Der intelligente Algorithmus des Crystal knows schließt über die Social-Media-Aktivitäten von Usern auf ihr Kommunikations- und Sprachverhalten und schlägt vor wie man sie am besten per Mail anschreibt. Dem liegt das Persönlichkeitsmodell DISC zugrunde.
Solche Tools können dabei helfen, die "richtigen" Bewerber frühzeitig zu erkennen und auszuwählen, sie sind somit auch für Personalvermittler und -berater sinnvoll.
Dass die klassische Personalvermittlung künftig zum Großteil ersetzt wird, lässt sich dadurch aber wohl auch nicht vermeiden. Experten gehen davon aus, dass aber Executive Search, also die Personalsuche auf Topmanagement-Level, sehr wohl weiterhin die persönliche Ansprache durch Headhunter benötigt. Ein Wermutstropfen für die Personaldienstleister.

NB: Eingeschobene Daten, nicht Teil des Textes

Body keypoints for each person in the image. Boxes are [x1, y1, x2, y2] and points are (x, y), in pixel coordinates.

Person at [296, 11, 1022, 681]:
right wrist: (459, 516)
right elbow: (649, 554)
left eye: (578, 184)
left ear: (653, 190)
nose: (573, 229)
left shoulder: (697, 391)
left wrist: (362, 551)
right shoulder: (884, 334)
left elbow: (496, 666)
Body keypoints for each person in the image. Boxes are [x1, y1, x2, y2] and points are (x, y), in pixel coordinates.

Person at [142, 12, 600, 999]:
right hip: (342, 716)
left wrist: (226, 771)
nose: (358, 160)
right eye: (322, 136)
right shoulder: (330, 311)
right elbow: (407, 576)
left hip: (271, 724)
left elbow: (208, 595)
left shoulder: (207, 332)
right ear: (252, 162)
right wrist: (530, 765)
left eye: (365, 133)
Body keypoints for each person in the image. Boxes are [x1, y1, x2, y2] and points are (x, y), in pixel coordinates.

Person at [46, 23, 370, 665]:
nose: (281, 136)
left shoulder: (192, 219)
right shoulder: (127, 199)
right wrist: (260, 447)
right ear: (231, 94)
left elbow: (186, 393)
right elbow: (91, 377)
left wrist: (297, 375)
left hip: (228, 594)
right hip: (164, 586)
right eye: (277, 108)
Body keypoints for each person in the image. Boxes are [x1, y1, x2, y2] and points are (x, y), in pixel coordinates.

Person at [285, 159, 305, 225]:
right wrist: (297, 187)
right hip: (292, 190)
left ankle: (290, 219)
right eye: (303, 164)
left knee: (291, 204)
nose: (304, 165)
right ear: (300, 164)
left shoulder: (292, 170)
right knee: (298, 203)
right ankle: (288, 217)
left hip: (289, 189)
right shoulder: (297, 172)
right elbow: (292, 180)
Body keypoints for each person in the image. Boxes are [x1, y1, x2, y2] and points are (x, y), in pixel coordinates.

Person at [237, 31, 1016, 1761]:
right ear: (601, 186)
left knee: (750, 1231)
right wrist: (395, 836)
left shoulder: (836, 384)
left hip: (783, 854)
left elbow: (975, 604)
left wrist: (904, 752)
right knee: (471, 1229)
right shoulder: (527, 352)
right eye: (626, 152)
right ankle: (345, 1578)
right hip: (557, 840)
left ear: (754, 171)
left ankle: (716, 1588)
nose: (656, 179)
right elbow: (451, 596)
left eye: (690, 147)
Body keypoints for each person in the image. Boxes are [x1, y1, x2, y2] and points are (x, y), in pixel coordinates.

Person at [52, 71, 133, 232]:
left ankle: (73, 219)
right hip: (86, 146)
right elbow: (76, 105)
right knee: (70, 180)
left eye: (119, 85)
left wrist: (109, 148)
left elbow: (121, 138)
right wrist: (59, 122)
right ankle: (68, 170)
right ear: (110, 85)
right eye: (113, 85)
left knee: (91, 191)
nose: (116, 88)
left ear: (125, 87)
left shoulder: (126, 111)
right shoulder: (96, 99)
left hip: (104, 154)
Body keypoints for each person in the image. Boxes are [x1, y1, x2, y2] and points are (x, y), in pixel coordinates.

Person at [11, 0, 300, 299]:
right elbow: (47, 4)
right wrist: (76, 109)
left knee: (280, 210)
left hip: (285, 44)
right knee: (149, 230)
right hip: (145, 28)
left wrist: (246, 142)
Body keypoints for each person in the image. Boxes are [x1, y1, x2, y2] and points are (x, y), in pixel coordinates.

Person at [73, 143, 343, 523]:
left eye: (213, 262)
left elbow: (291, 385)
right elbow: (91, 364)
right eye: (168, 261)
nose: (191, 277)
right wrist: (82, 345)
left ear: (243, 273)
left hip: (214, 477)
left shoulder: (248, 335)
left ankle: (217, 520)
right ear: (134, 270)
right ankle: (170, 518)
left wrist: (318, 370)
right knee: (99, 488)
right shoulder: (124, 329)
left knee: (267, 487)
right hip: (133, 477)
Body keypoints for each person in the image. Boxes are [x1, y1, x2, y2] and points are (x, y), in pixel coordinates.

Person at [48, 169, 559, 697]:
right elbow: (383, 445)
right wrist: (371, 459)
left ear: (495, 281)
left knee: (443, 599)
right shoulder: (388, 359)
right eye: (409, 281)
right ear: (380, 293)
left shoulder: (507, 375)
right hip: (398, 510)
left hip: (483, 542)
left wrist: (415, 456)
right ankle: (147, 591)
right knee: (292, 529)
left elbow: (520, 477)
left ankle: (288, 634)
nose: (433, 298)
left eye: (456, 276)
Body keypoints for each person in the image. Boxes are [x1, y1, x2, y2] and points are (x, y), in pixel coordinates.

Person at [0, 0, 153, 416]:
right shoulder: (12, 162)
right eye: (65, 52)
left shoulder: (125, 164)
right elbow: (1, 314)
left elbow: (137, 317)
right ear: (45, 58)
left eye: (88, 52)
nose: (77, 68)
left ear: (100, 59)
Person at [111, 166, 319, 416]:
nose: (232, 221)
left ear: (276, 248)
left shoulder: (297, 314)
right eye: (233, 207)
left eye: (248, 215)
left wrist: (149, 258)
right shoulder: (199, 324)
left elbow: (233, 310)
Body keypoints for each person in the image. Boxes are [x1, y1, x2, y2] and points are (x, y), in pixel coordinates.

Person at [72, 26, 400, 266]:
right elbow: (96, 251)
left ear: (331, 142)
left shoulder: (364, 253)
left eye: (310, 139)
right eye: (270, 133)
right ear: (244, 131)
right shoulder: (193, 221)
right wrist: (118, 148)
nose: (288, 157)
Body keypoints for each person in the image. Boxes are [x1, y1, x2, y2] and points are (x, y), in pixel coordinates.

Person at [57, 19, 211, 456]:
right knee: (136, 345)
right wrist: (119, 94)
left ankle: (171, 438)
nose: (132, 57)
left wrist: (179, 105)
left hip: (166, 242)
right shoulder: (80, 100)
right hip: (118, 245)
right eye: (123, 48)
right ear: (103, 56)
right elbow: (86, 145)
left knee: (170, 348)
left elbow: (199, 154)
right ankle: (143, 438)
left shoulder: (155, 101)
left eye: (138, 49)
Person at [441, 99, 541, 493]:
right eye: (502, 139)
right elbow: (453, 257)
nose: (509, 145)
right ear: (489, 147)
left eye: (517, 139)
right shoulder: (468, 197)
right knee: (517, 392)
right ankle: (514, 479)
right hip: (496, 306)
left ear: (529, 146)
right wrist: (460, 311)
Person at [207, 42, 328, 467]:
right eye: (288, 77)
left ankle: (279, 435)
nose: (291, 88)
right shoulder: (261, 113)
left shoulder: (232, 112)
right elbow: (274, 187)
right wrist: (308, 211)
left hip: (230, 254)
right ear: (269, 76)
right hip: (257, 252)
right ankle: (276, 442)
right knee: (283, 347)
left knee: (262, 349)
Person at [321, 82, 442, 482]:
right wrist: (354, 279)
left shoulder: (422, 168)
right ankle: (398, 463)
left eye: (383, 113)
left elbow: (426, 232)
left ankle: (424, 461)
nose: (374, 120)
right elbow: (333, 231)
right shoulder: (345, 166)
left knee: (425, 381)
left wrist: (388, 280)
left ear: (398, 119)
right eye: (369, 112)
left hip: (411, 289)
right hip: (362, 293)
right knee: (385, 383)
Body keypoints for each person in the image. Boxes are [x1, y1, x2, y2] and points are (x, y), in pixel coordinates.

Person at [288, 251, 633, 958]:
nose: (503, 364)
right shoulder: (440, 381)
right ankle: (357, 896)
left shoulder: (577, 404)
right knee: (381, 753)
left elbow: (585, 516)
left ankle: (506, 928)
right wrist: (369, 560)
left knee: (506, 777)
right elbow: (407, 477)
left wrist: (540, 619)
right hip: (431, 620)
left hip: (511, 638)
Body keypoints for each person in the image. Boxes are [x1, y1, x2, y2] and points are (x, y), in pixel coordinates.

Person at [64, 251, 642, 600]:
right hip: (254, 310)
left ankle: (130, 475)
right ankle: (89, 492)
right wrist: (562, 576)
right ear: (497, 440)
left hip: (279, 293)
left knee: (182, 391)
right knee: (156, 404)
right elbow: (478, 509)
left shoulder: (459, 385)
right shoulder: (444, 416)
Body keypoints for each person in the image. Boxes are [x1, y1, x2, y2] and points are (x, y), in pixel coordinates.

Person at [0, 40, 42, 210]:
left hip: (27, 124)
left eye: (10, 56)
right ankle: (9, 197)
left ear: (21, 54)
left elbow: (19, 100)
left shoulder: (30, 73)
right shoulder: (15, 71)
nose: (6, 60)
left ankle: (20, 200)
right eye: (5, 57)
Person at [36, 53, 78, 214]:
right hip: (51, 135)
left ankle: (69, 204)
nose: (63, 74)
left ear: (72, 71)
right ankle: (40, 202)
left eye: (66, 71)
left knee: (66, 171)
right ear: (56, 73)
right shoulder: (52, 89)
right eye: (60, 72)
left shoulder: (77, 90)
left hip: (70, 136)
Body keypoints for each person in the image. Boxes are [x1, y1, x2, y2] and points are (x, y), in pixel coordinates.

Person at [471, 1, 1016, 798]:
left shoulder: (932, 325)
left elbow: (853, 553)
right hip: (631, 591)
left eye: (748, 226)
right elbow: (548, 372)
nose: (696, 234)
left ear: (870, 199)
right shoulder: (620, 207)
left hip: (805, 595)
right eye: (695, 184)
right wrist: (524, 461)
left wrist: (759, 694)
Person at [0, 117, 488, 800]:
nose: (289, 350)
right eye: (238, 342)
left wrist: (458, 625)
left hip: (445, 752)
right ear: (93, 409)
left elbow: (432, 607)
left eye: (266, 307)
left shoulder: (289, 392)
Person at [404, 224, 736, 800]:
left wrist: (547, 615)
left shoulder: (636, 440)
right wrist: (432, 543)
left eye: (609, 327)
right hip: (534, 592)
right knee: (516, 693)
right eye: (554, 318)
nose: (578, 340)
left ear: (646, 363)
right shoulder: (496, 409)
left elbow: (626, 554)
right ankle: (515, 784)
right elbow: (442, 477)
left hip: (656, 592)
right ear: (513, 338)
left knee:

Mya jedenfalls möchte in Zukunft den kompletten Recruitingprozess übernehmen. In zehn Jahren ist es wohl keine Science Fiction mehr und wir werden vermutlich von Algorithmen ausgewählt, von Chatbots eingestellt, und von Robotern und Augmented-Reality-Programmen eingeschult - wenn unser Job nicht schon ohnehin von einem Roboter gemacht wird.